***** EXERCISE INPUTS
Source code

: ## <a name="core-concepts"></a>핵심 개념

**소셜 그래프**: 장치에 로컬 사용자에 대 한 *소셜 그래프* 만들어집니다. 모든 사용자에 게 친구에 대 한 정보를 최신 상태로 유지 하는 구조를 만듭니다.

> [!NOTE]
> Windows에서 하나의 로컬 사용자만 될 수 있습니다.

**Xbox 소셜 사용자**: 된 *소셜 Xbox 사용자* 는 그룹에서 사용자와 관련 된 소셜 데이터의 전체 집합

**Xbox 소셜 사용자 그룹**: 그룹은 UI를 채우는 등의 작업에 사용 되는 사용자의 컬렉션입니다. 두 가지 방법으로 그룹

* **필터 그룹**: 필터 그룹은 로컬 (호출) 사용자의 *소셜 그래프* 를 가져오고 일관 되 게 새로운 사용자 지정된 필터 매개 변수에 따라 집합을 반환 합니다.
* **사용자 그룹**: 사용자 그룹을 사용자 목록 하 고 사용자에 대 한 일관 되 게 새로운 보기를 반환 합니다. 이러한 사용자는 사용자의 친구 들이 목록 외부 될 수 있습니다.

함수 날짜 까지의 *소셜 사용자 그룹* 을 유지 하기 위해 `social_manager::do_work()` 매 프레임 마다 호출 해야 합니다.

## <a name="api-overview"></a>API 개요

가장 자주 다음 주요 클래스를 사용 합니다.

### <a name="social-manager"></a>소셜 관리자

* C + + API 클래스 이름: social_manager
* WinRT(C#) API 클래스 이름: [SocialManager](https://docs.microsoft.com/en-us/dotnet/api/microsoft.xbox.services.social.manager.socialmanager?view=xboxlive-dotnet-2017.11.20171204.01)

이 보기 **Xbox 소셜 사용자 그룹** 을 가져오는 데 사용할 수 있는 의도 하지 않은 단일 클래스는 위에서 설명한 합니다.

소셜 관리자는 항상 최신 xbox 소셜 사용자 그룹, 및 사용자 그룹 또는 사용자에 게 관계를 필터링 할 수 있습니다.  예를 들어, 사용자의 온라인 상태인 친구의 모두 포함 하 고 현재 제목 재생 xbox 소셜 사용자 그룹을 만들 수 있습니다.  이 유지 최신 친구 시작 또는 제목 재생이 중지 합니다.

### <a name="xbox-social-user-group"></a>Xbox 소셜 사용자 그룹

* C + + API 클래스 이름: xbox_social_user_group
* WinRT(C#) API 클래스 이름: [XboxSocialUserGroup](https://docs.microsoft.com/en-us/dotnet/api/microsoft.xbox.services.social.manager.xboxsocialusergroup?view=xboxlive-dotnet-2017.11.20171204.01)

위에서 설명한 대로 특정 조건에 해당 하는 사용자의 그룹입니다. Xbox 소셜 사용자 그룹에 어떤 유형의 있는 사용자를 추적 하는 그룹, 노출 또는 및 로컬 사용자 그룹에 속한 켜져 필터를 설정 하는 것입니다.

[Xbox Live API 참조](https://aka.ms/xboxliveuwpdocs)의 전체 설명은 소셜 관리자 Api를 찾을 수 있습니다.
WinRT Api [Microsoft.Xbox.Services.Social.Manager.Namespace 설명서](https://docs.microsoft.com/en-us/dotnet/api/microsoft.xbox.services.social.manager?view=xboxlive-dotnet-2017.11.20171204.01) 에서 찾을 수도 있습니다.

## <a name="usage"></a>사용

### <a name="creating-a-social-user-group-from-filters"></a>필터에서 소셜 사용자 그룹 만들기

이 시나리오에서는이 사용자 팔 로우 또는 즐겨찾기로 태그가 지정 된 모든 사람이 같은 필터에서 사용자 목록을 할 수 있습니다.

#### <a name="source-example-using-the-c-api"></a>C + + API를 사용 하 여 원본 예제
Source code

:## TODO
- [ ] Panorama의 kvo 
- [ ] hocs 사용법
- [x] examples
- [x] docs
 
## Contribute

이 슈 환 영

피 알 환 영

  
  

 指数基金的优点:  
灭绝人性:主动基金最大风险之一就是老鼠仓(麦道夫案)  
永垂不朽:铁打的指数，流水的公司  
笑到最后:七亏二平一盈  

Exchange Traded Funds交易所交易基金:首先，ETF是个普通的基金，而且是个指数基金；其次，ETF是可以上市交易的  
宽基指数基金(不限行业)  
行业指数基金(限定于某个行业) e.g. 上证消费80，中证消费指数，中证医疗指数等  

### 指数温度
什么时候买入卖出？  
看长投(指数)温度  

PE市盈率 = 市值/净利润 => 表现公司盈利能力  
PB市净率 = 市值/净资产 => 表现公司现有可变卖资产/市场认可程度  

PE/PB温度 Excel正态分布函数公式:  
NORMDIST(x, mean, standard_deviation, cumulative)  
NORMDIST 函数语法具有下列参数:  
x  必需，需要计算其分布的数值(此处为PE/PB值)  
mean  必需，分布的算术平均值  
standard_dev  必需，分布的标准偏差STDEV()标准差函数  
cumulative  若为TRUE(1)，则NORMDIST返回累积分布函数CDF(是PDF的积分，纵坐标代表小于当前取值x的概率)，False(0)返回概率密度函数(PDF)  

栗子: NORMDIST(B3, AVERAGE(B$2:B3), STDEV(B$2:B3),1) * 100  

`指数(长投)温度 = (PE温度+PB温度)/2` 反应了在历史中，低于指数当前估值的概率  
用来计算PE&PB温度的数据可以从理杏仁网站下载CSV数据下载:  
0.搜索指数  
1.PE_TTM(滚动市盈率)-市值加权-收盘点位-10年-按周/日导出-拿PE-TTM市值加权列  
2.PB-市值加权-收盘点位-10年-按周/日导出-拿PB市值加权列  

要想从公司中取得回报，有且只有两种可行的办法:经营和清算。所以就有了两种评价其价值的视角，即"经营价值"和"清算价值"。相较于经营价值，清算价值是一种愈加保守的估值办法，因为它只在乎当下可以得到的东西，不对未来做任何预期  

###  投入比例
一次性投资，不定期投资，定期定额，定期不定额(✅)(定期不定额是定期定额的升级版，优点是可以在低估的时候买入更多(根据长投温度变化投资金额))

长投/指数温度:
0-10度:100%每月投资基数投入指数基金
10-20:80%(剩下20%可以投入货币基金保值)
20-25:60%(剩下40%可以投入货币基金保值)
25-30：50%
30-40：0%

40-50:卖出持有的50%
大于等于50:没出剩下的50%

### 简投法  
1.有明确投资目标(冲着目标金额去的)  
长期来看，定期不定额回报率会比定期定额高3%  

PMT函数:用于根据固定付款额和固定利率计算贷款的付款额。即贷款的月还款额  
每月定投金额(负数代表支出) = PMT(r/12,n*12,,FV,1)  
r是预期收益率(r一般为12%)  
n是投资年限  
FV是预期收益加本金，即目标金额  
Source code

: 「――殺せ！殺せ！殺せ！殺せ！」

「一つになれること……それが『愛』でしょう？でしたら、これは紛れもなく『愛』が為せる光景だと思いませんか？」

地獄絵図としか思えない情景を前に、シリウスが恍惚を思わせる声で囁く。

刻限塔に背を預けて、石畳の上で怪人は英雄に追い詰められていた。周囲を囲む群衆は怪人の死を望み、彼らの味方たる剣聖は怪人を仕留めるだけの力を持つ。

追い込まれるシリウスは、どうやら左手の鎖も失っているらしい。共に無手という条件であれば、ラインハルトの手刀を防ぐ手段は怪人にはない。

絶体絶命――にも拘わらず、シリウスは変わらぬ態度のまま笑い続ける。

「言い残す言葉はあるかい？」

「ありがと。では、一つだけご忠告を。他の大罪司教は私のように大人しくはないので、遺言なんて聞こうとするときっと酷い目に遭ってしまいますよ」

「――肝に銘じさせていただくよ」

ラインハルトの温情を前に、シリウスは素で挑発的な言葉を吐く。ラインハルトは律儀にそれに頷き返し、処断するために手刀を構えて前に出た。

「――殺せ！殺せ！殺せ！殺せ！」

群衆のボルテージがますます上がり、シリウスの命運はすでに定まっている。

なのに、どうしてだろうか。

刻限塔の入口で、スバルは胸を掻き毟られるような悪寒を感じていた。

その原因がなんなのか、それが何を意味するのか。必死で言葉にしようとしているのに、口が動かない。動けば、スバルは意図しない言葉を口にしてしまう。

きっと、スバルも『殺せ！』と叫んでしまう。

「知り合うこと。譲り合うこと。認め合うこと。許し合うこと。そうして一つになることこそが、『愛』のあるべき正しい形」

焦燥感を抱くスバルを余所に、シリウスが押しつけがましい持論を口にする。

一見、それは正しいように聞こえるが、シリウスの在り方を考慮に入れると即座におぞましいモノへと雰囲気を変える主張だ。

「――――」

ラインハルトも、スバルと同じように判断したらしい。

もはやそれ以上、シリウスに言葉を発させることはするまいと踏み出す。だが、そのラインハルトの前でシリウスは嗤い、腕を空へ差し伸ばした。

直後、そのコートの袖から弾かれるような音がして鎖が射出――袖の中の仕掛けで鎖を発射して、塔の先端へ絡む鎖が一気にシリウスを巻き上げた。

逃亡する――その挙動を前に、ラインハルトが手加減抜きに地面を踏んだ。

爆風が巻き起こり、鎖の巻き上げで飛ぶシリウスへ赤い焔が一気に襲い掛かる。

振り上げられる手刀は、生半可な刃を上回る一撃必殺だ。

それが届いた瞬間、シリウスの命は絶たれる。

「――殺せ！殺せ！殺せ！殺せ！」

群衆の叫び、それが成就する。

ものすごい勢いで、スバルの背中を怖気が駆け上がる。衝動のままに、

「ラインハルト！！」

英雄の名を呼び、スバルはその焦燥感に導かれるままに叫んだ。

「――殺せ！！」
**********
**TRY IT**: Copy the lines in the entries from the line with "もはやそれ以上、シリウスに言" up to and including the line with "振り上げられる手刀は、生半可な刃を上回る一撃必殺だ。", character for character.

**ANSWER TO THIS PROBLEM**:
もはやそれ以上、シリウスに言葉を発させることはするまいと踏み出す。だが、そのラインハルトの前でシリウスは嗤い、腕を空へ差し伸ばした。

直後、そのコートの袖から弾かれるような音がして鎖が射出――袖の中の仕掛けで鎖を発射して、塔の先端へ絡む鎖が一気にシリウスを巻き上げた。

逃亡する――その挙動を前に、ラインハルトが手加減抜きに地面を踏んだ。

爆風が巻き起こり、鎖の巻き上げで飛ぶシリウスへ赤い焔が一気に襲い掛かる。

振り上げられる手刀は、生半可な刃を上回る一撃必殺だ。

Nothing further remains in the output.